Maurice Hilleman est une sorte de serial killer, mais un tueur de virus. Il a développé ou participé au développement de 8 des 14 vaccins recommandés : contre la rougeole, les oreillons, l’hépatite A, l’hépatite B, la varicelle, la méningite, la pneumonie et la bactérie Haemophilus influenzae. Il a également joué un rôle dans la découverte des adénovirus, des virus hépatiques et du virus cancérigène SV40. Bref, il a sauvé des millions de vies.
Dr. Maurice Hilleman, pictured center, talking with his research team
as they study the flu virus in a lab at Walter Reed Army Institute of Research
in Silver Springs, Maryland, 1957.
Ed Clark/The LIFE Picture Collection/Getty Images
Le 17 avril 1957, Maurice Hilleman prend conscience qu’une nouvelle pandémie est en route. Mais comme souvent, elle démarre à bas bruit et ne retient pas l’attention sauf des esprits les plus avertis. Ce jour-là le New York Times publie un entrefilet pour informer d’un millier de cas de grippe à Hong Kong. Le premier cas de cette épidémie avait été reporté dans la province de Guizhou dans le sud de la Chine en février 1957. L’article du Times indique que 250 000 personnes sont traitées soit 10 % de la population. Et ce jour-là il reconnaît que les experts sont passés à côté de cet événement. Le lendemain de la publication de l’article, Maurice Hilleman envoie un câble au laboratoire de l’armée japonaise à Zama lui demandant d’aller enquêter à Hong Kong. Un des envoyés identifie un officier américain touché par la maladie et extrait une portion de salive qu’il envoie aux États-Unis afin que Maurice Hilleman étudie le virus.
Alors qu’il est chef des maladies respiratoires du laboratoire de recherche Walter Reed Army Institute à Washington, Maurice Hilleman avait accès à un large éventail de sérums issus de travaux réalisés sur les maladies antérieures. Il avait identifié que les deux protéines – l’hémagglutinine and neuraminidase (les fameux H et N des différentes formes d’influenza) – étaient présentes malgré certaines de légères mutations d’une saison à l’autre. Il faudra développer un nouveau vaccin chaque année pour combattre la grippe.
Mais dans le cas de ce nouveau virus venu de Hong Kong, il constate une mutation beaucoup plus importante. Alors qu’il prévoit que le virus devrait déferler aux États-Unis au mois de septembre, il arrive à convaincre les laboratoires pharmaceutiques de développer un vaccin. Et quand le virus aborde les cotes américaines, le vaccin est prêt pour combattre ce que l’on appelle aujourd’hui la grippe asiatique. Et pourtant, même armés de ce vaccin, les États-Unis recenseront 70 000 à 100 000 morts. Au niveau mondial, cette grippe A (H2N2) qui durera de 1956 à 1958 a tué entre 1 et 4 millions de personnes sur l’ensemble du globe.
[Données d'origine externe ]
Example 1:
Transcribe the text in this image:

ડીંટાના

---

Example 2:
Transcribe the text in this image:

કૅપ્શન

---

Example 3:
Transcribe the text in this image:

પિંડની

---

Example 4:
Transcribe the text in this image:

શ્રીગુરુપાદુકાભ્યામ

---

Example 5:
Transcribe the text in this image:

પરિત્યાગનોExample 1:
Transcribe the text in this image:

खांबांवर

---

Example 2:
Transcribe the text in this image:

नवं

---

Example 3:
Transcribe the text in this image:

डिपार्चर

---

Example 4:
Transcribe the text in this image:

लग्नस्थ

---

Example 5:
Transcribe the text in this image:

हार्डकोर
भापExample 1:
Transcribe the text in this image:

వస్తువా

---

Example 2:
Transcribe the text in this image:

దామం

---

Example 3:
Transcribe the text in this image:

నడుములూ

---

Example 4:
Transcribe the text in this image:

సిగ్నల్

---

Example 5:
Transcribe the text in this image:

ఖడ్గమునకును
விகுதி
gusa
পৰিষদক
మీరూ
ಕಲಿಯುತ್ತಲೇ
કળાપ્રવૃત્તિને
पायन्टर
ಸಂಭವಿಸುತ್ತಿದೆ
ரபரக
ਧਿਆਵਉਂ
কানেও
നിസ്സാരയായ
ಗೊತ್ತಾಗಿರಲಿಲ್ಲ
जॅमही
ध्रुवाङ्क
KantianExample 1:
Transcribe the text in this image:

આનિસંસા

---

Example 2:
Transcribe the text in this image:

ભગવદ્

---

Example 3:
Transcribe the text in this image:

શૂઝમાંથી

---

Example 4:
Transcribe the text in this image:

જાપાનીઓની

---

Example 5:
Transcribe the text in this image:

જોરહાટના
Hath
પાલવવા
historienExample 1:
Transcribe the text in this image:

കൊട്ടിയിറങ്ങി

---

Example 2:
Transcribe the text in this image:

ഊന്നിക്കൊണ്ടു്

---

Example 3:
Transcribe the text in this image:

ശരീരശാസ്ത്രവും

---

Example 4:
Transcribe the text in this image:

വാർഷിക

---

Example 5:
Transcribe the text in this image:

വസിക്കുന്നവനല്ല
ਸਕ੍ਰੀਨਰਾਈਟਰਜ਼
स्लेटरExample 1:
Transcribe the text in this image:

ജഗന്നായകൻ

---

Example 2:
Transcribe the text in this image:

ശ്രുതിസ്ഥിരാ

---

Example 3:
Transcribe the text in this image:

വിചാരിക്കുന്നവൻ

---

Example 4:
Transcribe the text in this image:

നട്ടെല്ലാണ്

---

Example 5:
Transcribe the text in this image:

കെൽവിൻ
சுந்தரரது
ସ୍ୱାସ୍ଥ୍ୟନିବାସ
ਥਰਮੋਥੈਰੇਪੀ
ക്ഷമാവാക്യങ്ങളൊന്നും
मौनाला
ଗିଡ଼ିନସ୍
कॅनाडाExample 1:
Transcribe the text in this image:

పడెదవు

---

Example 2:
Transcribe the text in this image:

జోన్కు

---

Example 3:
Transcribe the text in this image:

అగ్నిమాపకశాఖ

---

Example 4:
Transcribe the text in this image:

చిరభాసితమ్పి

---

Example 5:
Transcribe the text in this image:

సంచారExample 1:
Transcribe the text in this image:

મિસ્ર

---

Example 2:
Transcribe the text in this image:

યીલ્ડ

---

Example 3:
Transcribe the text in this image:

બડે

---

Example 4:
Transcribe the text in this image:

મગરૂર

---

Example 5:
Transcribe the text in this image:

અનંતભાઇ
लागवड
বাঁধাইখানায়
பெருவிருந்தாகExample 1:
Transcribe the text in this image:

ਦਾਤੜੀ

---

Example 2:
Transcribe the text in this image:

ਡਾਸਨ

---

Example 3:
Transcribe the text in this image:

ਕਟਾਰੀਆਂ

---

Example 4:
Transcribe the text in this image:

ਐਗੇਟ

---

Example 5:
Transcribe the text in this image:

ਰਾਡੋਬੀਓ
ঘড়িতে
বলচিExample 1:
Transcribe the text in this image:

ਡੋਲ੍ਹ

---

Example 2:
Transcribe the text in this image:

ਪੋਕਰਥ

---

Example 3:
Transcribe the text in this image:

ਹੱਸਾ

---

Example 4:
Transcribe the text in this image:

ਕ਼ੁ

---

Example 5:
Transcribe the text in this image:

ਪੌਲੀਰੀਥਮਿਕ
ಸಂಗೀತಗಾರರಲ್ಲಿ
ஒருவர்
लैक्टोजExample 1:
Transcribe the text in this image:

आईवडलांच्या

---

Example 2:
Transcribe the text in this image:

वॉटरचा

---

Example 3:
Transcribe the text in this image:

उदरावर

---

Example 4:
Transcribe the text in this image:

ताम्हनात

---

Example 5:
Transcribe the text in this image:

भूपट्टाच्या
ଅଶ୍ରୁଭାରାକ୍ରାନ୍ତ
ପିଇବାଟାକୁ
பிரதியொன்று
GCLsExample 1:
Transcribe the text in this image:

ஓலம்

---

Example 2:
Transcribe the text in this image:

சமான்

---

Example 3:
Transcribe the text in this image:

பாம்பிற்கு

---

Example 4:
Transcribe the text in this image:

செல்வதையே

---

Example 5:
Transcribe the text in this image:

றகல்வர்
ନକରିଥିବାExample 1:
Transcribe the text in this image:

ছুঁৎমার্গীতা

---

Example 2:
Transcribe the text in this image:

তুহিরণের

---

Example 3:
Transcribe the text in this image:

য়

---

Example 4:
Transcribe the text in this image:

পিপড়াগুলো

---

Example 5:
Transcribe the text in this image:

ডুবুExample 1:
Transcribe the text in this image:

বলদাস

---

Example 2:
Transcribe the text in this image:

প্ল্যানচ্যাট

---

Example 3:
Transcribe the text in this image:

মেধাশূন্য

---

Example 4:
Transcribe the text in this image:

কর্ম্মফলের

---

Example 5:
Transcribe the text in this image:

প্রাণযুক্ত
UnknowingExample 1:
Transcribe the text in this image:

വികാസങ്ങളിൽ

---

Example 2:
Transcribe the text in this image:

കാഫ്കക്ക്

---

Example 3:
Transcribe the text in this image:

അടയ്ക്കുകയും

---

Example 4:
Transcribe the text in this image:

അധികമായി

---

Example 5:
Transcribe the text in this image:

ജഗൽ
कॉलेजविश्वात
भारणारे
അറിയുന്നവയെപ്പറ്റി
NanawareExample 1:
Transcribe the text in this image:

Beaucoup, mais beaucoup moins que la grippe espagnole qui aura fait entre 50 et 100 millions de morts. En France, cette grippe aurait causé 15 000 morts.
Développer un vaccin pour une déclinaison d’un virus grippal de type A n’a évidemment rien à voir avec le développement d’un vaccin contre un virus totalement nouveau comme le SARS-CoV-2 du COVID-19. Le vaccin qui avait été mis au point pour la grippe de 1957 s’appuyait sur des travaux qui avaient commencé dans les années 1940.